## The task
Identify each line below that contains the word "filtrem", and copy it out.

Top of Data for the task

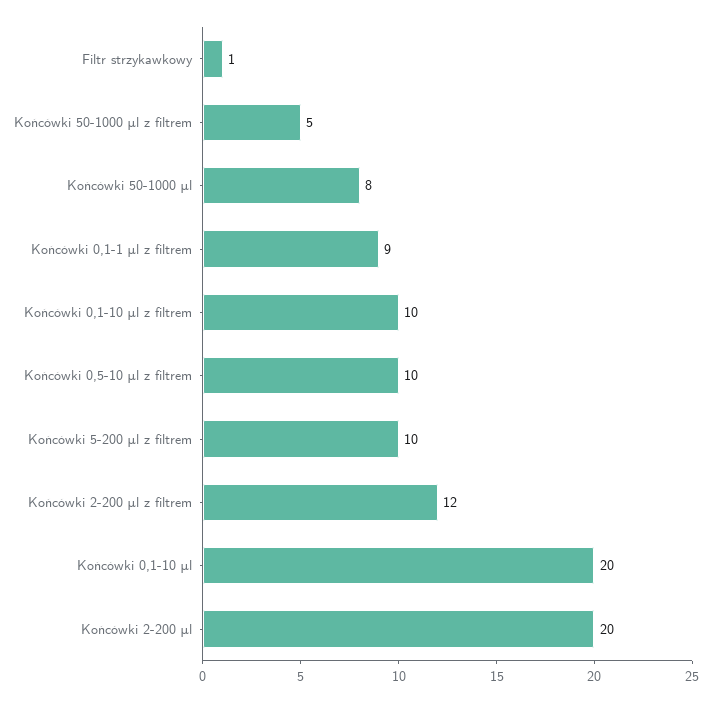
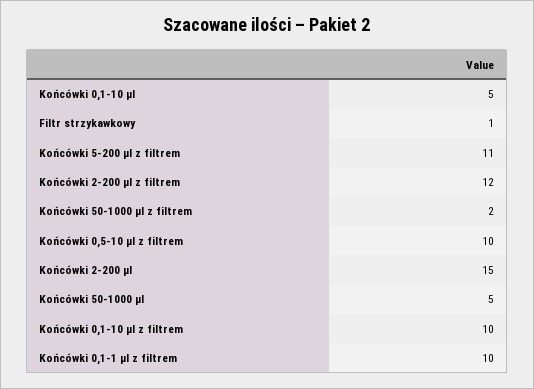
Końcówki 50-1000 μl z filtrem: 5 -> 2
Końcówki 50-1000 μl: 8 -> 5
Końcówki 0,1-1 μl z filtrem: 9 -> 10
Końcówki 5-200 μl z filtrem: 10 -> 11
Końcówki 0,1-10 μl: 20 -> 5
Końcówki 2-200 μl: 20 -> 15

Bottom of Data for the task
Top of Data for the task

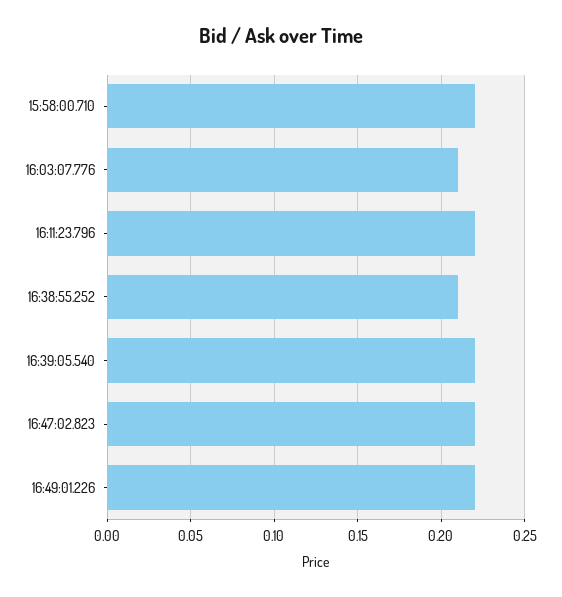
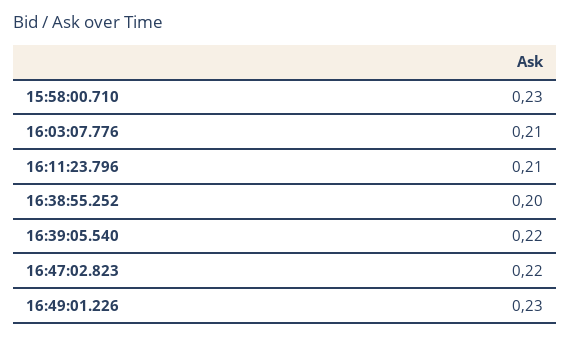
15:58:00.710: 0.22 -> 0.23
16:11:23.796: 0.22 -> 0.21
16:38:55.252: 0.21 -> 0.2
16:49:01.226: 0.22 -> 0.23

Bottom of Data for the task

## Exercise solution
Końcówki 50-1000 μl z filtrem: 5 -> 2
Końcówki 0,1-1 μl z filtrem: 9 -> 10
Końcówki 5-200 μl z filtrem: 10 -> 11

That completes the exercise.